For as long as there have been conferences, signings have always followed panel appearances. I know this--I'm not a rookie, after all--but at Bouchercon, I forgot. In my own defense, my panel was in the last slot of the day, just hours after I had arrived in town. Apparently I had a lot on my mind. I dunno, maybe I'm just grasping at straws to make the simple reality of a brain fart more complicated than it really was. In any case, I forgot.

It wasn't till much later that evening, well after dinner, that a colleague approached me in the bar and asked why I had blown off my signing. "What signing?" I asked. Then, as soon as the words left my mouth, I got it.

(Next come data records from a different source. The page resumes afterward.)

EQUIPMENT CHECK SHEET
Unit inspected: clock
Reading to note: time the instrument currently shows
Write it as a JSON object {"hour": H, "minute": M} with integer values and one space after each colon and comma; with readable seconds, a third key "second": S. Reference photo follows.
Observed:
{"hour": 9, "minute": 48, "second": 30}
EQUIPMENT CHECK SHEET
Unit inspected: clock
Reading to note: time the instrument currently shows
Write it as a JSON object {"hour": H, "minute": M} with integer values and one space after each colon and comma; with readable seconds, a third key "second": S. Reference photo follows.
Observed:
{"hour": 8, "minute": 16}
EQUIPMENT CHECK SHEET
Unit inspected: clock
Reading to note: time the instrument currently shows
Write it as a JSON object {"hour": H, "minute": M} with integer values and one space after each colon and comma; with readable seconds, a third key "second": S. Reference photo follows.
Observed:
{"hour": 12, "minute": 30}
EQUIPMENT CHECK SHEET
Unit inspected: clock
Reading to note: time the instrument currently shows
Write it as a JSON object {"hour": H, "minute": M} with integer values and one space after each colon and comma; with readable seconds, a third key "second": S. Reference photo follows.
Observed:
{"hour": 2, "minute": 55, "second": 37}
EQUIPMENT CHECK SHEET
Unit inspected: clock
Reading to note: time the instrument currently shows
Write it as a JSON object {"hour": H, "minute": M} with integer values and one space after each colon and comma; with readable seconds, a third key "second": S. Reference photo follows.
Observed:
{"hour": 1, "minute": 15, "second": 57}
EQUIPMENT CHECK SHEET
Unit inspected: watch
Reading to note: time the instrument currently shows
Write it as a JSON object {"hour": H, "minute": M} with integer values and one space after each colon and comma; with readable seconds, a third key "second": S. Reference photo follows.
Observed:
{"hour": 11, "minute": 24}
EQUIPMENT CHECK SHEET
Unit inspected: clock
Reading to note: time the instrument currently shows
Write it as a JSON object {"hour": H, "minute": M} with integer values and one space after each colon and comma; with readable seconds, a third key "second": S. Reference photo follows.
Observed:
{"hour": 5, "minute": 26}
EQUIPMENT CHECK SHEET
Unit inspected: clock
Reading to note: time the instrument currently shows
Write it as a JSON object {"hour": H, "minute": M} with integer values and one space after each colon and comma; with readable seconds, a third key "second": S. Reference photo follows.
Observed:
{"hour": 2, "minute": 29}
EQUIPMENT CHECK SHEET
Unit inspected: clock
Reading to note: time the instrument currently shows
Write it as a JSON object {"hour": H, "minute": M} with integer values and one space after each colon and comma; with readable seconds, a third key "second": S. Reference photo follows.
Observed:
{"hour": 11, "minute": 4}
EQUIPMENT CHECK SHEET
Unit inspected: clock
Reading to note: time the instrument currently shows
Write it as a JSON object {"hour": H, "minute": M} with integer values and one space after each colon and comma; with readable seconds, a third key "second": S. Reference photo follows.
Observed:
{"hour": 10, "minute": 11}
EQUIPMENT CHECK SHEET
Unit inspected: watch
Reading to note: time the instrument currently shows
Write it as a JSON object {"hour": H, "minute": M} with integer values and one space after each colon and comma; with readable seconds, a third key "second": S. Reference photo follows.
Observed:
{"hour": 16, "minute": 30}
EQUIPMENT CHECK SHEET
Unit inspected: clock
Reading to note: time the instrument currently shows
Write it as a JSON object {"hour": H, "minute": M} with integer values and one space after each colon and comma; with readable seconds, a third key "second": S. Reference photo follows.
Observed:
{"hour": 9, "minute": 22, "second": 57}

The signing that always follows a panel at Bouchercon. Damn.

I did my best to make amends the next day by visiting each of the booksellers the next morning and offering my apologies. I signed their stock, and begged them to spread the word to anyone who asked that I was terribly sorry for any inconvenience or disappointment I caused. I truly am sorry. Beyond that, I'm more than a little embarrassed.

A couple of days ago, I got a blistering email from a (former) fan who tore into me for having so little regard for my readers--the people who make or break my success. God love her, she had waited for me in the signing room, and when I didn't show, she was naturally put out. I get that, and I have reached out to her to make amends.

That email, though, raises an interesting point, I think: The fragility and intensity of the relationship an author creates with his or her readers. By offering our imaginations for scrutiny, we touch people, whether for good or ill. We invite them into our brains, if not a little bit into our lives. It's important to take that seriously.

And I bet you a hundred bucks that I'll never again forget that there's always a signing after a panel at Bouchercon.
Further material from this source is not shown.